Monday 9 March 2015

International Women's Day pub quiz

On Sunday 8th March 2015, Hannah Dee and I organised a pub quiz for International Women's Day. We wanted to highlight some famous women in science, but we don't expect people to know much about famous women in science. So how to do a quiz? We themed 5 rounds around the women:

1) The Mary Anning fossil hunting round
A huge word search with many words related to Mary Anning's work and fossils to find (including "ichtheosaur" and "she sells sea shells", "on the sea shore".

2) The Amelia Earhart aviation round
Create paper aeroplanes that will travel from Europe (over here) to America (over there) and land within an area marked by a hula hoop. We should have had planes crossing the Atlantic in the other direction, but oh well, we're in west Wales.

3) The Caroline Herschel stargazing round
Early astronomy was often about spotting small differences in maps of the heavens. Thanks to heavens-above.com we had a copy of the sky map for the evening, and another copy that had been modified with gimp. Spot the difference! Three Gemini twins?
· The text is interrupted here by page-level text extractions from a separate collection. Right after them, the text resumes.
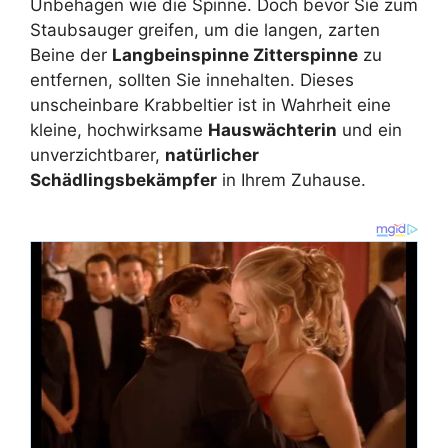
Unbehagen wie die Spinne. Doch bevor Sie zum
Staubsauger greifen, um die langen, zarten
Beine der
Langbeinspinne Zitterspinne
zu
entfernen, sollten Sie innehalten. Dieses
unscheinbare Krabbeltier ist in Wahrheit eine
kleine, hochwirksame
Hauswächterin
und ein
unverzichtbarer,
natürlicher
Schädlingsbekämpfer
in Ihrem Zuhause.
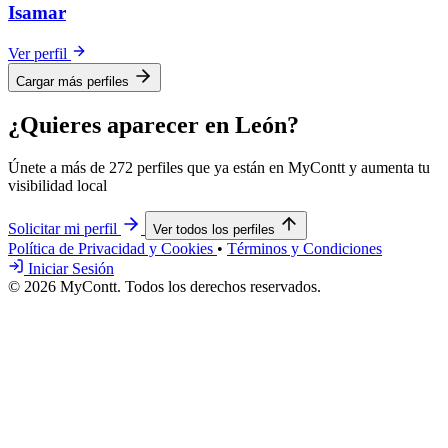
Isamar
Ver perfil
Cargar más perfiles
¿Quieres aparecer en León?
Únete a más de 272 perfiles que ya están en MyContt y aumenta tu
visibilidad local
Solicitar mi perfil
Ver todos los perfiles
Política de Privacidad y Cookies
•
Términos y Condiciones
Iniciar Sesión
© 2026 MyContt. Todos los derechos reservados.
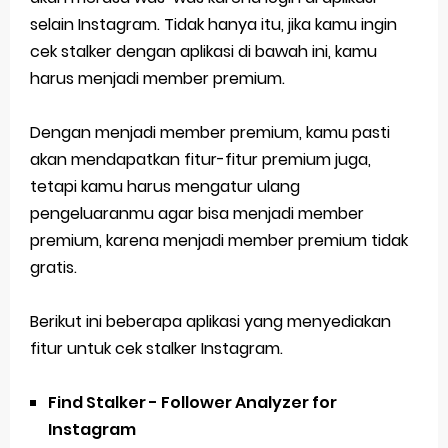
selain Instagram. Tidak hanya itu, jika kamu ingin
cek stalker dengan aplikasi di bawah ini, kamu
harus menjadi member premium.
Dengan menjadi member premium, kamu pasti
akan mendapatkan fitur-fitur premium juga,
tetapi kamu harus mengatur ulang
pengeluaranmu agar bisa menjadi member
premium, karena menjadi member premium tidak
gratis.
Berikut ini beberapa aplikasi yang menyediakan
fitur untuk cek stalker Instagram.
Find Stalker - Follower Analyzer for
Instagram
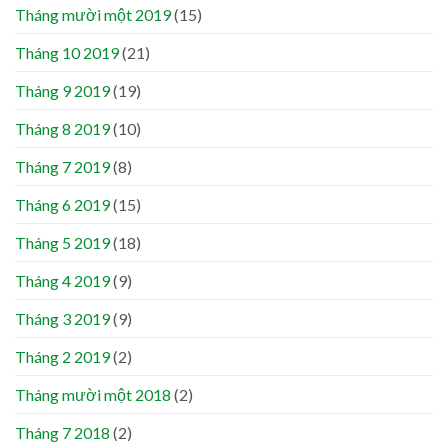
Tháng mười một 2019
(15)
Tháng 10 2019
(21)
Tháng 9 2019
(19)
Tháng 8 2019
(10)
Tháng 7 2019
(8)
Tháng 6 2019
(15)
Tháng 5 2019
(18)
Tháng 4 2019
(9)
Tháng 3 2019
(9)
Tháng 2 2019
(2)
Tháng mười một 2018
(2)
Tháng 7 2018
(2)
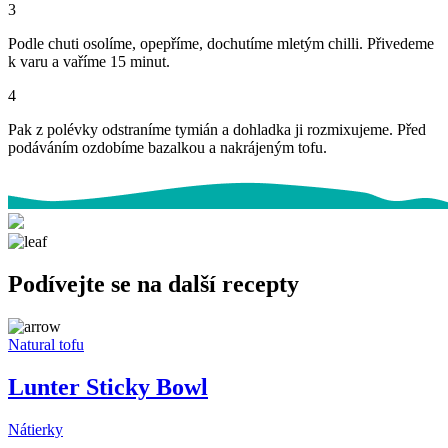
3
Podle chuti osolíme, opepříme, dochutíme mletým chilli. Přivedeme
k varu a vaříme 15 minut.
4
Pak z polévky odstraníme tymián a dohladka ji rozmixujeme. Před
podáváním ozdobíme bazalkou a nakrájeným tofu.
Podívejte se na další recepty
Natural tofu
Lunter Sticky Bowl
Nátierky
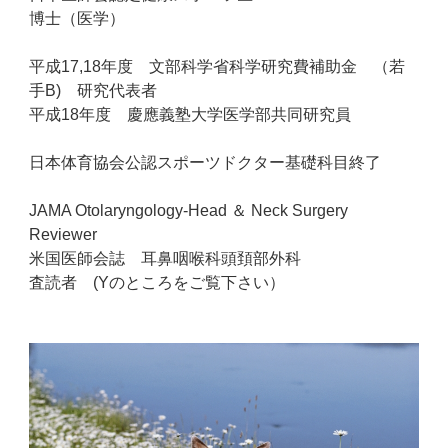
博士（医学）
平成17,18年度 文部科学省科学研究費補助金 （若
手B) 研究代表者
平成18年度 慶應義塾大学医学部共同研究員
日本体育協会公認スポーツドクター基礎科目終了
JAMA Otolaryngology-Head ＆ Neck Surgery
Reviewer
米国医師会誌 耳鼻咽喉科頭頚部外科
査読者 (Yのところをご覧下さい）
4) The Barbara McClintock genome round
Here we used C. Titus Brown's shotgunator to make a set of short reads from a few sentences about the work of Barbara McClintock. The teams had to assemble the genome to decipher the sentences. It must have seemed as if transposons were at work, because with a few repeated words the sentences they were constructing did get rather jumbled.



5) The Florence Nightingale data visualisation round
Finally the teams got to use a box of stuff (pipe cleaners, stickers, fluorescent paper, googly eyes, coloured pens) to make the most creative version of this year's HESA stats on women employed in higher education.

The scales of employment in HE


No trivia or celebrities in the quiz at all!